Today I added flounder to my long and growing list of fly-caught fish. My friends and I were fishing today in Freeport and found a good concentration of flounder, so I grabbed my 8-weight and went to town. Flounder have pretty aggressive strikes and are a blast on the fly. We ended up catching countless flounder on gulps but this was WAY more fun. Now that I'm on summer break I have tons and tons of time to fish, so hopefully this is just a start to bigger and better things.

-Nick


----------



## Ish (Oct 30, 2008)

that's awesome. were you able to sight cast to specific fish, or cast to and area where you knew they were hanging? either way, that's really cool. 

only been able to sight cast to fluke's twice, and both times it was after spooking them and then watching where the ran/settled to. one was enormous and i tried every fly in my box for 45 minutes with no joy.

really dig the clorox bottle too.


----------



## Gigabite285 (Oct 16, 2006)

Thanks, Ish.
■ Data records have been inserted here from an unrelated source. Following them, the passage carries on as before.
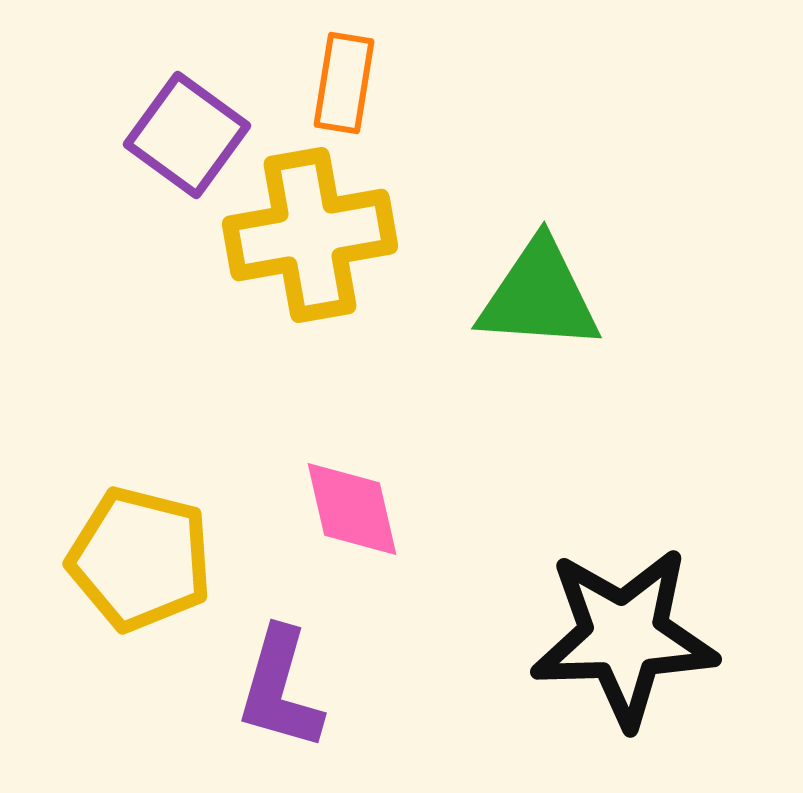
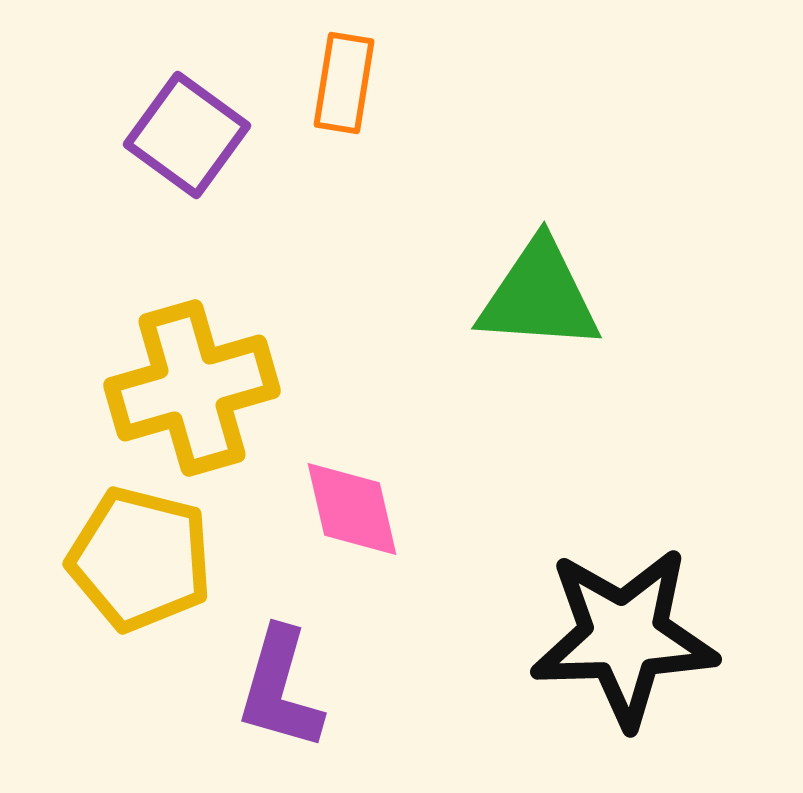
yellow cross: moved 118 px left, 153 px down; rotated 6 degrees counterclockwise
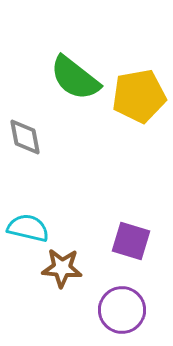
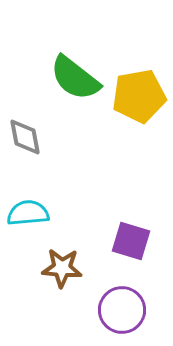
cyan semicircle: moved 15 px up; rotated 18 degrees counterclockwise
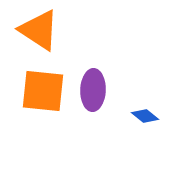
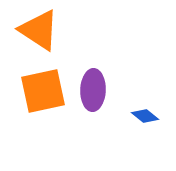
orange square: rotated 18 degrees counterclockwise
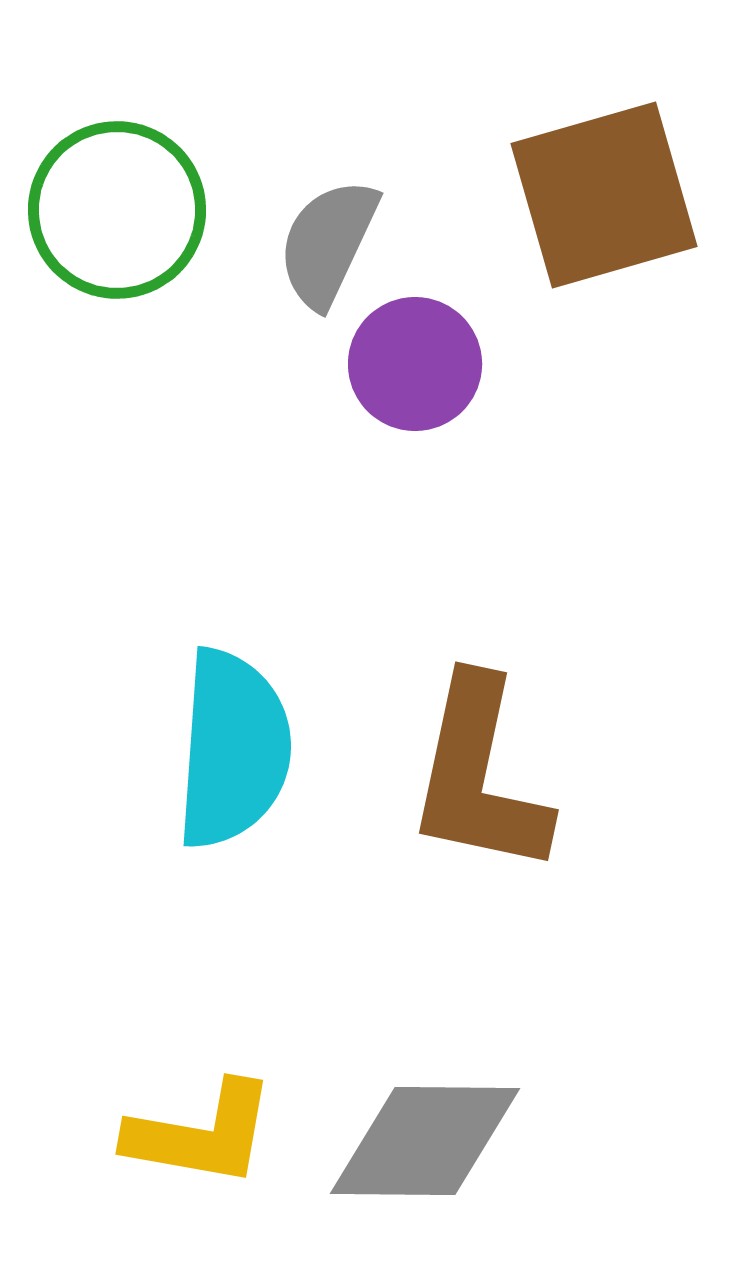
We found an area where there was a good concentration of fish so I blind casted the area until I tricked one. Unfortunately when you're fishing in water that has the clarity of chocolate milk it can be tricky to see the fish.
Yeah, I had a good laugh at the clorox bottle, too. The area we were fishing wasn't too ambient.


----------



## THE JAMMER (Aug 1, 2005)

I'll never forget the first flounder I caught in the bay right after I moved here. Was working a rattle rouser, and got a good hit. Brought it in, and sure enough- flounder. Then as I picked it up in my left hand and started to reach in and take out the fly with my right, that mouth opened with that impressive array of teeth. Didn't know they had those. WOW>

THE JAMMER


----------



## houfinchaser (Oct 10, 2008)

Never thought about flounder on the fly, nice catch.


----------



## Ish (Oct 30, 2008)

c'mon houfin... 

you gotta think about EVERYTHING on fly. you gotta think, "why would I throw anything but a fly at that fish?" 

use your imagination. some of the best catches on fly are iguanas, cats, etc...

the only problem i found with the iguanas though (they are all over south FL and the keys), is if you hook a big enough one, you can't stop it from getting up in a tree and tangling you all up (claws get a lot better traction than fins). even if you can get it in you don't want any part of that tail or those claws.


----------



## squidmotion (Apr 5, 2007)

i got one two years ago, about the same size! with chrome clouser i had left sitting on the bottom while i netted a fish for sissy.... picked it up and blammo!


fun!


----------



## Animal Chris (May 21, 2004)

For flatfish, I like to tie up a wooly booger with a purple body / flo. yellow tail and use a black coned head to weight it. They work great in both clear and dirty water, day and night. I like to use a size 4 hook.


----------



## knuttdeep (May 21, 2004)

Ish said:


> c'mon houfin...
> 
> you gotta think about EVERYTHING on fly. you gotta think, "why would I throw anything but a fly at that fish?"
> 
> ...


*What pattern you use for the cats?
I've had good luck with the rattlin mouse with cat-nip tail.
*


----------



## Ish (Oct 30, 2008)

with the right presentation, just about anything works.


----------